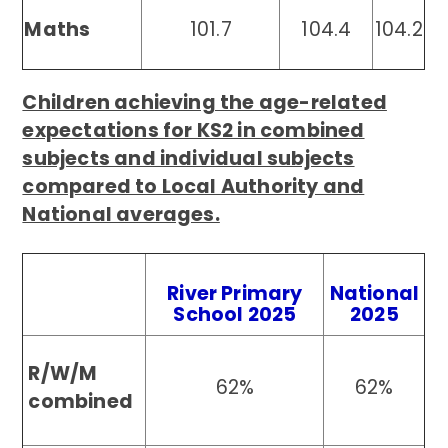
Maths
101.7
104.4
104.2
Children achieving the age-related
expectations for KS2 in combined
subjects and individual subjects
compared to Local Authority and
National averages.
River Primary
National
School 2025
2025
R/W/M
62%
62%
combined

_AIM OF THE TASK_:
Edit the lines above by swapping "expectations" for "standards", leaving everything else as it is. Give only the text, without the pictures.

_ANSWER FOR THE TASK_:
Maths
101.7
104.4
104.2
Children achieving the age-related
standards for KS2 in combined
subjects and individual subjects
compared to Local Authority and
National averages.
River Primary
National
School 2025
2025
R/W/M
62%
62%
combined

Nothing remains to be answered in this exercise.